◆ Data for analysis
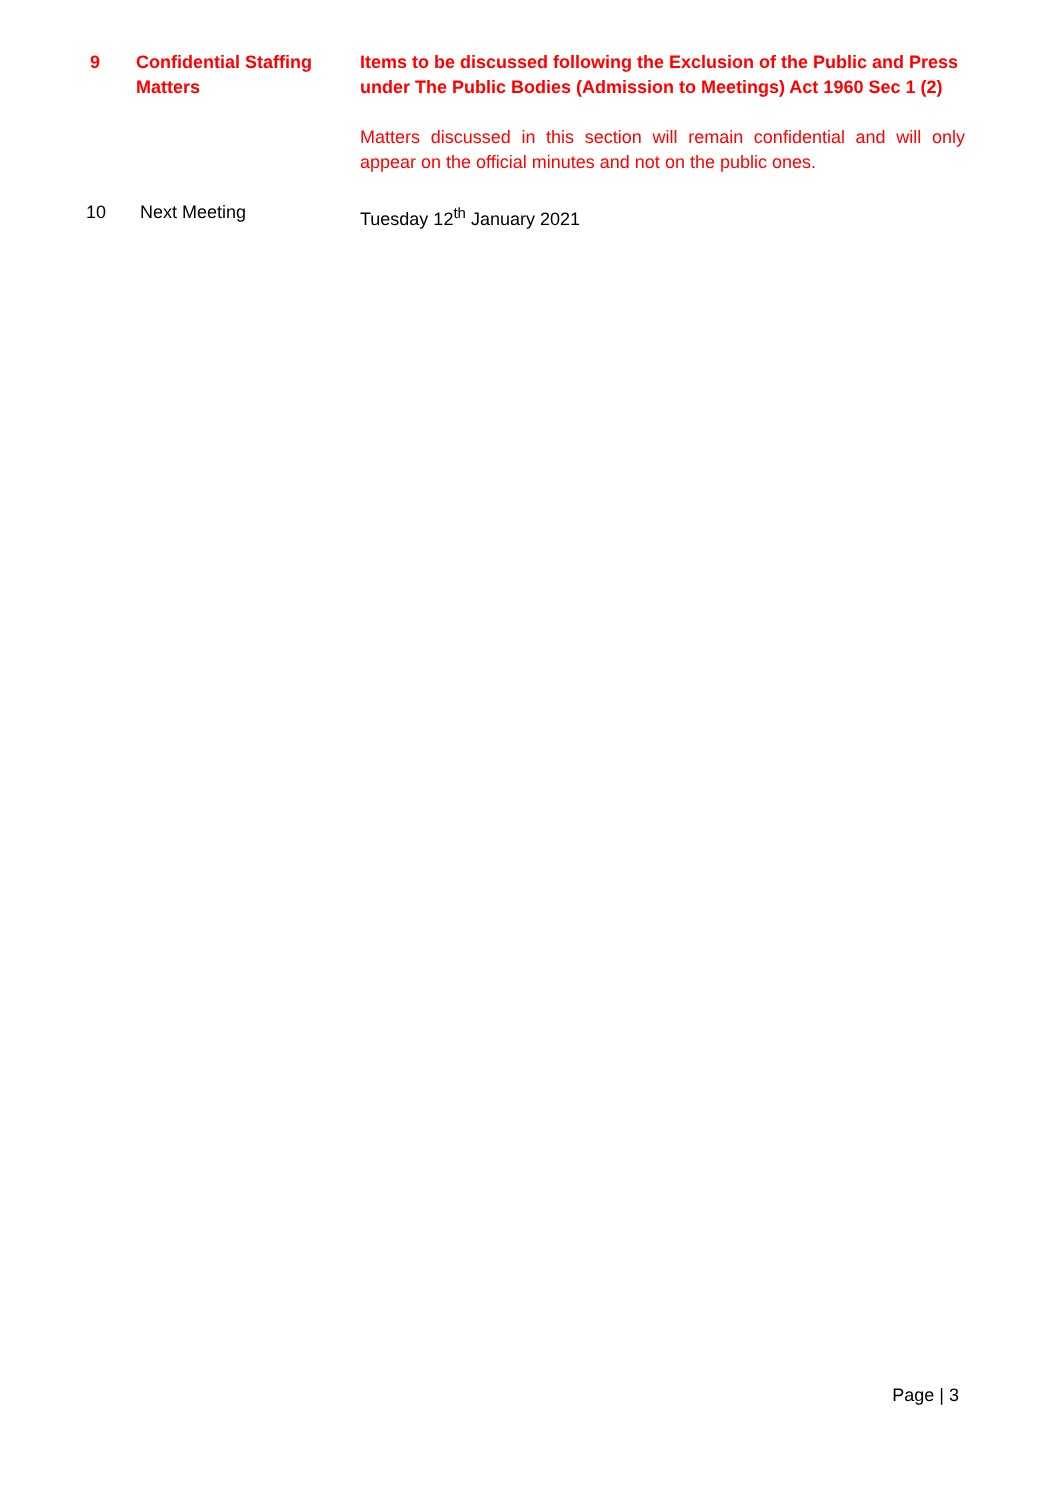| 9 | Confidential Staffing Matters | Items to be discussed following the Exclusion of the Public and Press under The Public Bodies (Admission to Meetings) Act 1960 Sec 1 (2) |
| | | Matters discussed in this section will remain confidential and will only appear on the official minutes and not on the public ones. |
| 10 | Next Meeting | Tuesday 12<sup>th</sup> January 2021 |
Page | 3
...
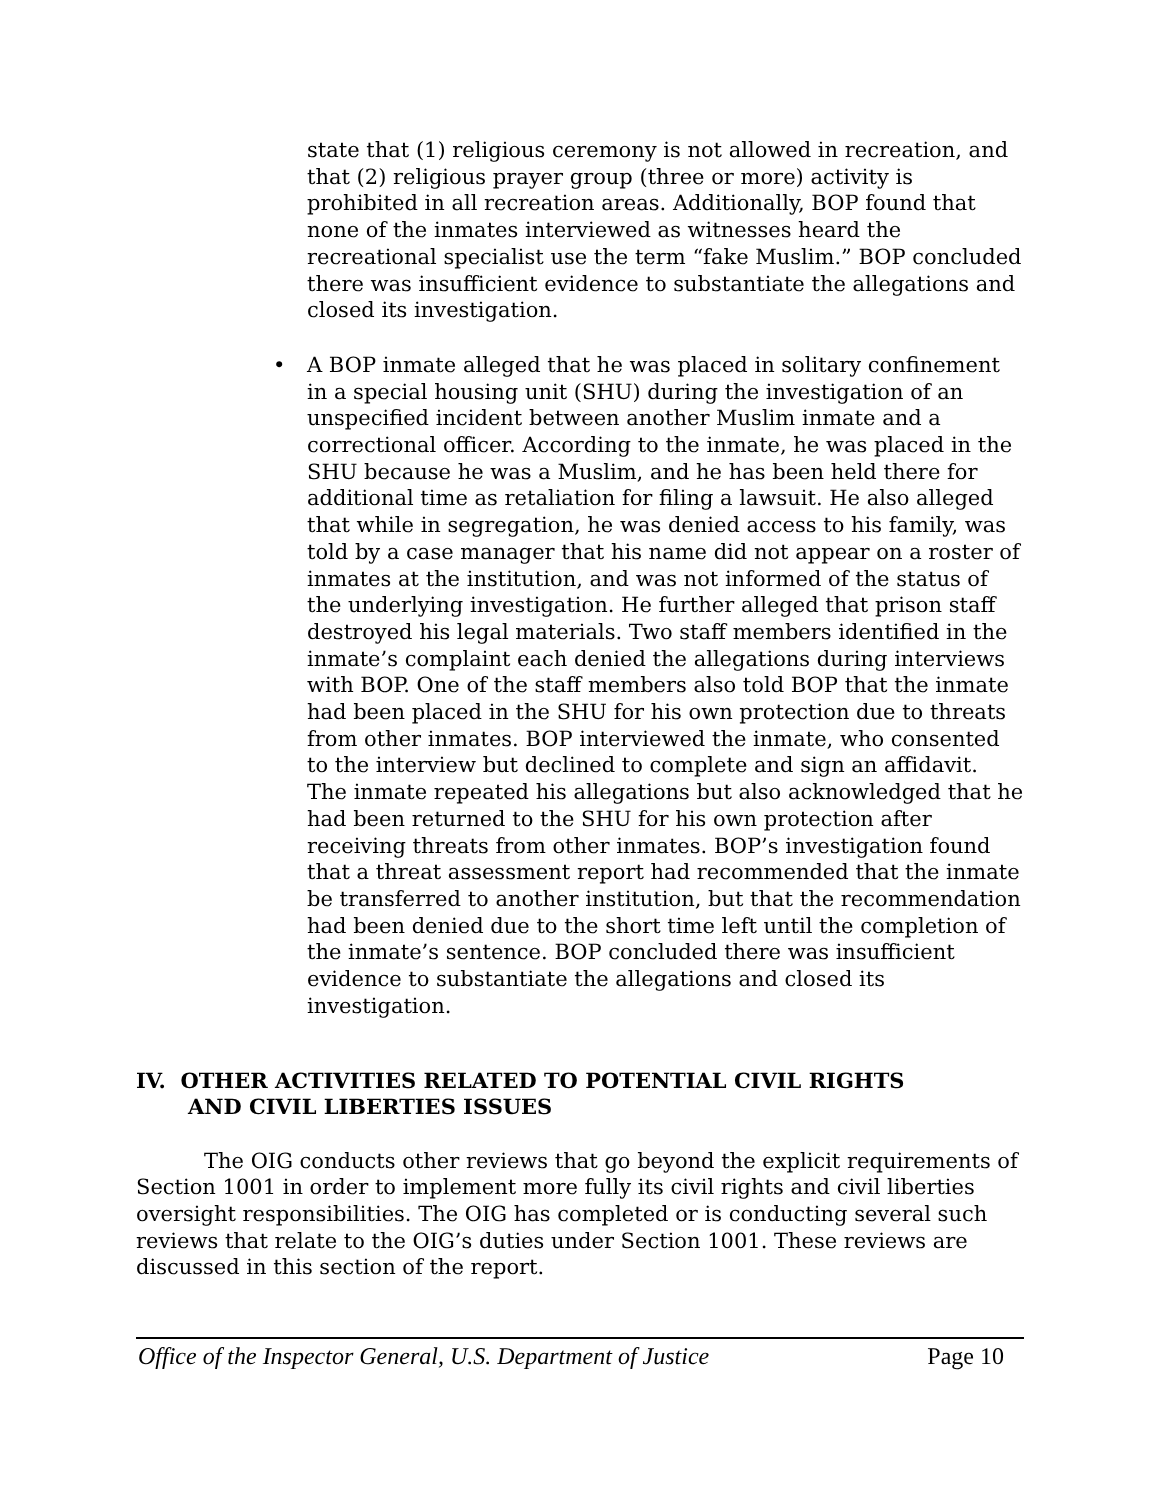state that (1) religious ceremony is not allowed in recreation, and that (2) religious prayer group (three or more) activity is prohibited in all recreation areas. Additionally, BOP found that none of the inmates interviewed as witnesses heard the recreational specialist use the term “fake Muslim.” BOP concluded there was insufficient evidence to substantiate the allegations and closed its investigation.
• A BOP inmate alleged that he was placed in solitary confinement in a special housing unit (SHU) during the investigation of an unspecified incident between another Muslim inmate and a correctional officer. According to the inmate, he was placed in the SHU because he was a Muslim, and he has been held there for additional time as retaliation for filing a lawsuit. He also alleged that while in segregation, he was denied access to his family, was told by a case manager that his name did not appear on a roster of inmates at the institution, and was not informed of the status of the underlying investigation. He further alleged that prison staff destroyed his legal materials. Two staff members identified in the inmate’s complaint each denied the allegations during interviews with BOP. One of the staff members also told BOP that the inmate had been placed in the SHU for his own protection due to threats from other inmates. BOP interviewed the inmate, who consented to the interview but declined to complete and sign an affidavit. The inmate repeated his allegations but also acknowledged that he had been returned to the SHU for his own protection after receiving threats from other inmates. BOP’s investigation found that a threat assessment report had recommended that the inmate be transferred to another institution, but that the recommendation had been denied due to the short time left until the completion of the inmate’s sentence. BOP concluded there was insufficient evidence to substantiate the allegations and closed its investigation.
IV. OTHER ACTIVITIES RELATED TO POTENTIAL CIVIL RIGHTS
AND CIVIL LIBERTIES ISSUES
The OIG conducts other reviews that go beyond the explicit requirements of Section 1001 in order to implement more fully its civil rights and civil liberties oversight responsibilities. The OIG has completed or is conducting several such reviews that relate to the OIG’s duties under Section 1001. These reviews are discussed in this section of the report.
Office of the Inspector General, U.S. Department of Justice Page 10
---
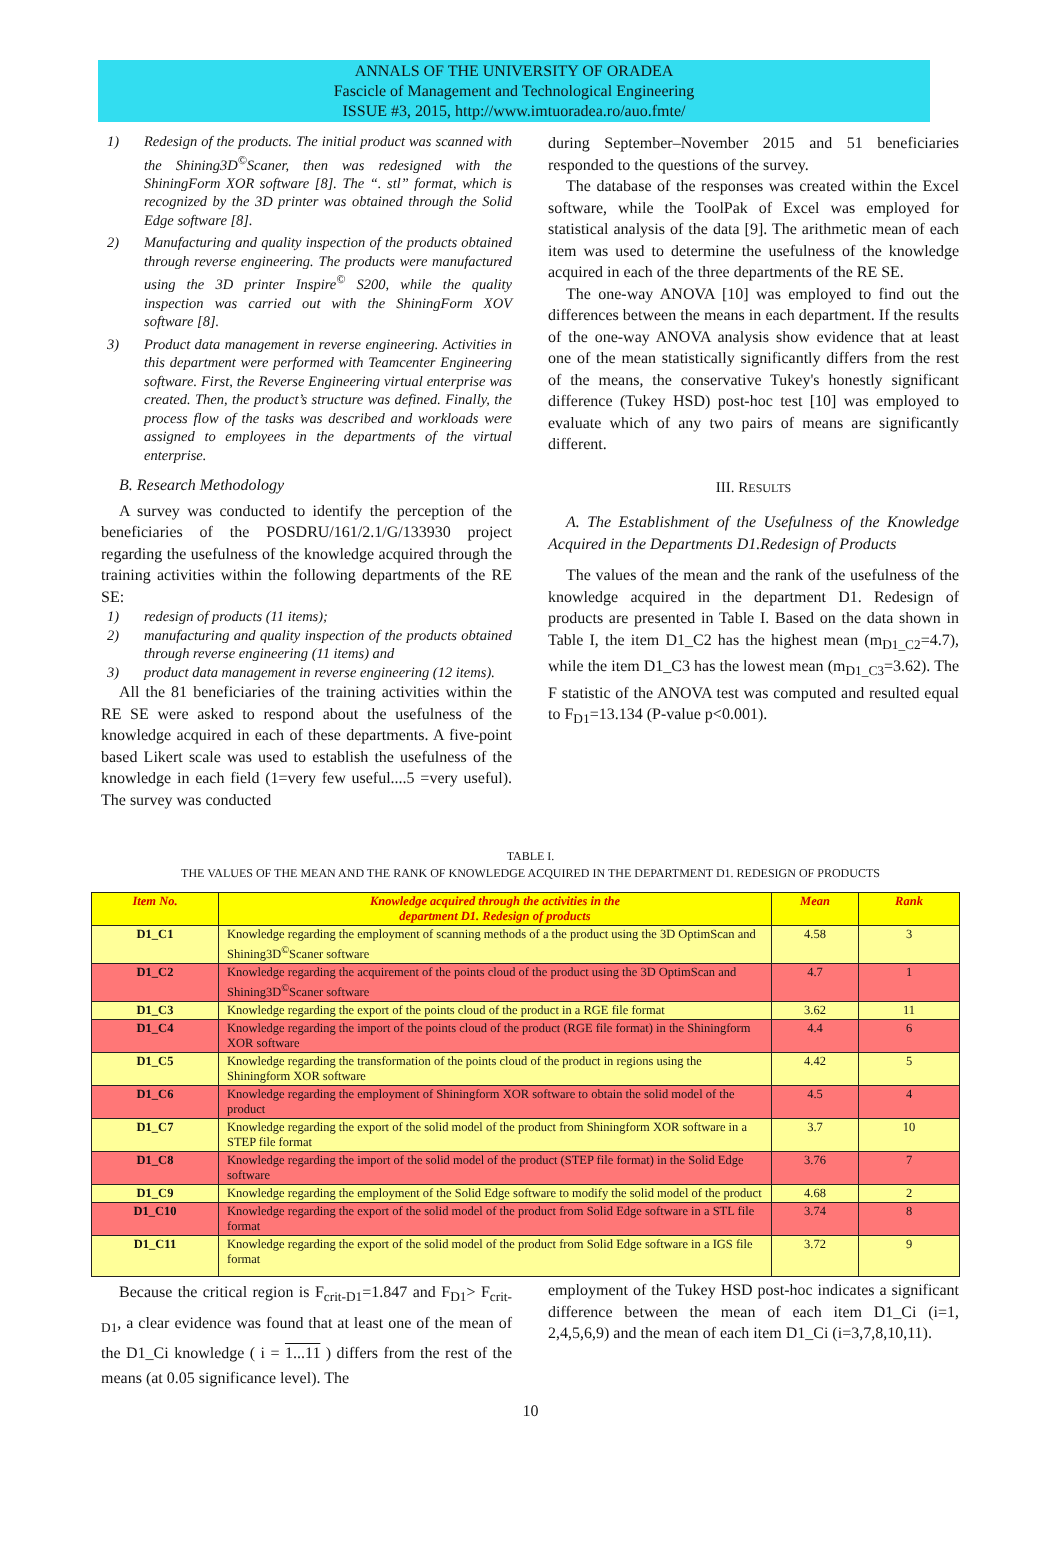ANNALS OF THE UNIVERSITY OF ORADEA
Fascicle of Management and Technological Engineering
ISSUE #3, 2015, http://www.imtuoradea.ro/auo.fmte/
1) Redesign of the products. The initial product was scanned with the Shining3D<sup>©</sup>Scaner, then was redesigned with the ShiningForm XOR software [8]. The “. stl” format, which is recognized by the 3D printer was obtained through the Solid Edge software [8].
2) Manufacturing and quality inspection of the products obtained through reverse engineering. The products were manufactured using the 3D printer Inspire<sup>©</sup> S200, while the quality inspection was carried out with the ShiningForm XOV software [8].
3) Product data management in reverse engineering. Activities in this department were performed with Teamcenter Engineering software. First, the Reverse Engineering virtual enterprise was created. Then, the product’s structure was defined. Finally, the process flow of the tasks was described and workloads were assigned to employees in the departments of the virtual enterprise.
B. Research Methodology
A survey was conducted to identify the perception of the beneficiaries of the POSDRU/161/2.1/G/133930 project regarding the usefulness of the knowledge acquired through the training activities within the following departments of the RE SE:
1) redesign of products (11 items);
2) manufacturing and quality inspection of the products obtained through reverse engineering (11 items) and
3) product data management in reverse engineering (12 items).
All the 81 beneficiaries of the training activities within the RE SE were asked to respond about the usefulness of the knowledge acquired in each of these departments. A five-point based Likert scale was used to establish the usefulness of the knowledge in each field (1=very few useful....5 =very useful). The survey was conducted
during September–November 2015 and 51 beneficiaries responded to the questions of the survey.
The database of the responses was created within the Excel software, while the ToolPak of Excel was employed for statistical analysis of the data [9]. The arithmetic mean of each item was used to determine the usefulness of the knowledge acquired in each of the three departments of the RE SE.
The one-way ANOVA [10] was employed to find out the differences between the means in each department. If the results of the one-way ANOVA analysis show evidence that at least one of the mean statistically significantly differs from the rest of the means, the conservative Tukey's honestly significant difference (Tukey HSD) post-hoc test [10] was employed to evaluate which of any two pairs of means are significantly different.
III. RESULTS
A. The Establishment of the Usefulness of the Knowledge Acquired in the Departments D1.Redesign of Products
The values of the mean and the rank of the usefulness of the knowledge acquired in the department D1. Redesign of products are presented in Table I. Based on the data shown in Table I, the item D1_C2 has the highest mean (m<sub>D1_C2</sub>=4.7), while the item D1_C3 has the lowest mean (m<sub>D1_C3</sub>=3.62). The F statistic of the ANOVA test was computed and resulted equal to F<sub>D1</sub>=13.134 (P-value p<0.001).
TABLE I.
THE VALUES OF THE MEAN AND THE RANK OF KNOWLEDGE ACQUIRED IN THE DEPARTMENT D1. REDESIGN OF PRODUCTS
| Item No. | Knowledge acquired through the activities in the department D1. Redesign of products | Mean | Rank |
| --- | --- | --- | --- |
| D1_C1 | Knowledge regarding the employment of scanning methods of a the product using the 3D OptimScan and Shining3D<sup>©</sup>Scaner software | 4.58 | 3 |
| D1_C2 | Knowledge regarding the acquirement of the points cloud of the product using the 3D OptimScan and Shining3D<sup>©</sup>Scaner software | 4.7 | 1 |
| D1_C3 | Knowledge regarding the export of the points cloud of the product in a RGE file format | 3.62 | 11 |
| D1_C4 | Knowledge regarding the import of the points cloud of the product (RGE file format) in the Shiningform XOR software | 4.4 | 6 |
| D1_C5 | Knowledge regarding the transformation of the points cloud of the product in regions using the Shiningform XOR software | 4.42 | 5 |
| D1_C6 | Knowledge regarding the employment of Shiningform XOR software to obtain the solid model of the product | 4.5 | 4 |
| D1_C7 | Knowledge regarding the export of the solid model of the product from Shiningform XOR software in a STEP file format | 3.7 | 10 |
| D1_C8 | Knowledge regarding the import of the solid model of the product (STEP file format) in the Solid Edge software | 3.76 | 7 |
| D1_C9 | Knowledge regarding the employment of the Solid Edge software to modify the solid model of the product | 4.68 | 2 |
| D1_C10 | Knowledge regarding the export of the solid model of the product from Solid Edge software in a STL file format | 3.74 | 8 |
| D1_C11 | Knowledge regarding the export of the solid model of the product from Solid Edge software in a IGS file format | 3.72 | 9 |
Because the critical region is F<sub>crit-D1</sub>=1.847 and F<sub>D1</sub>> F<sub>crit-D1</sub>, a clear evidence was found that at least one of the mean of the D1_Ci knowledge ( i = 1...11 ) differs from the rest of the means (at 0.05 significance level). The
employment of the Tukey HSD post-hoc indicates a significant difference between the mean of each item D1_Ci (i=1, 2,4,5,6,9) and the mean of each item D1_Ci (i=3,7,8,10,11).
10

◆ What to produce
In the listing above, find the line with "The one-way ANOVA [10]" and the line with "software | 3.76 | 7 |", then print exactly those lines and every line between them.

◆ Written solution
The one-way ANOVA [10] was employed to find out the differences between the means in each department. If the results of the one-way ANOVA analysis show evidence that at least one of the mean statistically significantly differs from the rest of the means, the conservative Tukey's honestly significant difference (Tukey HSD) post-hoc test [10] was employed to evaluate which of any two pairs of means are significantly different.
III. RESULTS
A. The Establishment of the Usefulness of the Knowledge Acquired in the Departments D1.Redesign of Products
The values of the mean and the rank of the usefulness of the knowledge acquired in the department D1. Redesign of products are presented in Table I. Based on the data shown in Table I, the item D1_C2 has the highest mean (m<sub>D1_C2</sub>=4.7), while the item D1_C3 has the lowest mean (m<sub>D1_C3</sub>=3.62). The F statistic of the ANOVA test was computed and resulted equal to F<sub>D1</sub>=13.134 (P-value p<0.001).
TABLE I.
THE VALUES OF THE MEAN AND THE RANK OF KNOWLEDGE ACQUIRED IN THE DEPARTMENT D1. REDESIGN OF PRODUCTS
| Item No. | Knowledge acquired through the activities in the department D1. Redesign of products | Mean | Rank |
| --- | --- | --- | --- |
| D1_C1 | Knowledge regarding the employment of scanning methods of a the product using the 3D OptimScan and Shining3D<sup>©</sup>Scaner software | 4.58 | 3 |
| D1_C2 | Knowledge regarding the acquirement of the points cloud of the product using the 3D OptimScan and Shining3D<sup>©</sup>Scaner software | 4.7 | 1 |
| D1_C3 | Knowledge regarding the export of the points cloud of the product in a RGE file format | 3.62 | 11 |
| D1_C4 | Knowledge regarding the import of the points cloud of the product (RGE file format) in the Shiningform XOR software | 4.4 | 6 |
| D1_C5 | Knowledge regarding the transformation of the points cloud of the product in regions using the Shiningform XOR software | 4.42 | 5 |
| D1_C6 | Knowledge regarding the employment of Shiningform XOR software to obtain the solid model of the product | 4.5 | 4 |
| D1_C7 | Knowledge regarding the export of the solid model of the product from Shiningform XOR software in a STEP file format | 3.7 | 10 |
| D1_C8 | Knowledge regarding the import of the solid model of the product (STEP file format) in the Solid Edge software | 3.76 | 7 |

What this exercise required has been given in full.